The answer must be every entry, given again word for word.

Source material Block Start

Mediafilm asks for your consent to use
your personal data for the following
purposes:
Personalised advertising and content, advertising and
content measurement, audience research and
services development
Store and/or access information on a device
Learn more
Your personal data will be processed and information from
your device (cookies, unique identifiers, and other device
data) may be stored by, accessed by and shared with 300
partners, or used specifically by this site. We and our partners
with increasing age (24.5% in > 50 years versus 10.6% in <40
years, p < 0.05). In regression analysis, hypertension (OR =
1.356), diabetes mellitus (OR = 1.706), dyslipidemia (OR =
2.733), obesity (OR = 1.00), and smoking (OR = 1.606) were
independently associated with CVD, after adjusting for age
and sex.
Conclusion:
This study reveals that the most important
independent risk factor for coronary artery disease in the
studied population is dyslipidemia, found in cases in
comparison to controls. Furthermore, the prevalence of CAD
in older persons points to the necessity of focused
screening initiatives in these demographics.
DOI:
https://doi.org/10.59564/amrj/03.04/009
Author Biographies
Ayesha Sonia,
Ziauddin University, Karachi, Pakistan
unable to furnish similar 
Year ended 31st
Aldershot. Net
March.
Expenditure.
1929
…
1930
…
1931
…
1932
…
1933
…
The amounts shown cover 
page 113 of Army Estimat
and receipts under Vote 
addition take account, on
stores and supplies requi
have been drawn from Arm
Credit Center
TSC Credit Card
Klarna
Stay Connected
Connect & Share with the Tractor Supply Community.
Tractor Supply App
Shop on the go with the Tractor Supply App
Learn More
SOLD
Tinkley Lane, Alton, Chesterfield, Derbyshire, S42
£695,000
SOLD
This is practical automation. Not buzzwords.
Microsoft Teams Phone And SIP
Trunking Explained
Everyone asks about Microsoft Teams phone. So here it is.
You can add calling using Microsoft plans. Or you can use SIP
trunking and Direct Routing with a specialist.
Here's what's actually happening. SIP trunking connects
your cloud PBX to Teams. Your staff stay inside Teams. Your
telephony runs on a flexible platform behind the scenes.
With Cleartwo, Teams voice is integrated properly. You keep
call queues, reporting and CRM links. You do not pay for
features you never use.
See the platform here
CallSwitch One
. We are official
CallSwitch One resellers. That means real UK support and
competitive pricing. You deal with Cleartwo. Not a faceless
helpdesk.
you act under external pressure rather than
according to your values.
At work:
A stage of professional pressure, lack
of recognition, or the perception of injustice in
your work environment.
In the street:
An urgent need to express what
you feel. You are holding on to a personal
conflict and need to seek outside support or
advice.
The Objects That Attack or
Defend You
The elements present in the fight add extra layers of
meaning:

Source material Block End

**Written response**
Mediafilm asks for your consent to use
your personal data for the following
purposes:
Personalised advertising and content, advertising and
content measurement, audience research and
services development
Store and/or access information on a device
Learn more
Your personal data will be processed and information from
your device (cookies, unique identifiers, and other device
data) may be stored by, accessed by and shared with 300
partners, or used specifically by this site. We and our partners
with increasing age (24.5% in > 50 years versus 10.6% in <40
years, p < 0.05). In regression analysis, hypertension (OR =
1.356), diabetes mellitus (OR = 1.706), dyslipidemia (OR =
2.733), obesity (OR = 1.00), and smoking (OR = 1.606) were
independently associated with CVD, after adjusting for age
and sex.
Conclusion:
This study reveals that the most important
independent risk factor for coronary artery disease in the
studied population is dyslipidemia, found in cases in
comparison to controls. Furthermore, the prevalence of CAD
in older persons points to the necessity of focused
screening initiatives in these demographics.
DOI:
https://doi.org/10.59564/amrj/03.04/009
Author Biographies
Ayesha Sonia,
Ziauddin University, Karachi, Pakistan
unable to furnish similar 
Year ended 31st
Aldershot. Net
March.
Expenditure.
1929
…
1930
…
1931
…
1932
…
1933
…
The amounts shown cover 
page 113 of Army Estimat
and receipts under Vote 
addition take account, on
stores and supplies requi
have been drawn from Arm
Credit Center
TSC Credit Card
Klarna
Stay Connected
Connect & Share with the Tractor Supply Community.
Tractor Supply App
Shop on the go with the Tractor Supply App
Learn More
SOLD
Tinkley Lane, Alton, Chesterfield, Derbyshire, S42
£695,000
SOLD
This is practical automation. Not buzzwords.
Microsoft Teams Phone And SIP
Trunking Explained
Everyone asks about Microsoft Teams phone. So here it is.
You can add calling using Microsoft plans. Or you can use SIP
trunking and Direct Routing with a specialist.
Here's what's actually happening. SIP trunking connects
your cloud PBX to Teams. Your staff stay inside Teams. Your
telephony runs on a flexible platform behind the scenes.
With Cleartwo, Teams voice is integrated properly. You keep
call queues, reporting and CRM links. You do not pay for
features you never use.
See the platform here
CallSwitch One
. We are official
CallSwitch One resellers. That means real UK support and
competitive pricing. You deal with Cleartwo. Not a faceless
helpdesk.
you act under external pressure rather than
according to your values.
At work:
A stage of professional pressure, lack
of recognition, or the perception of injustice in
your work environment.
In the street:
An urgent need to express what
you feel. You are holding on to a personal
conflict and need to seek outside support or
advice.
The Objects That Attack or
Defend You
The elements present in the fight add extra layers of
meaning:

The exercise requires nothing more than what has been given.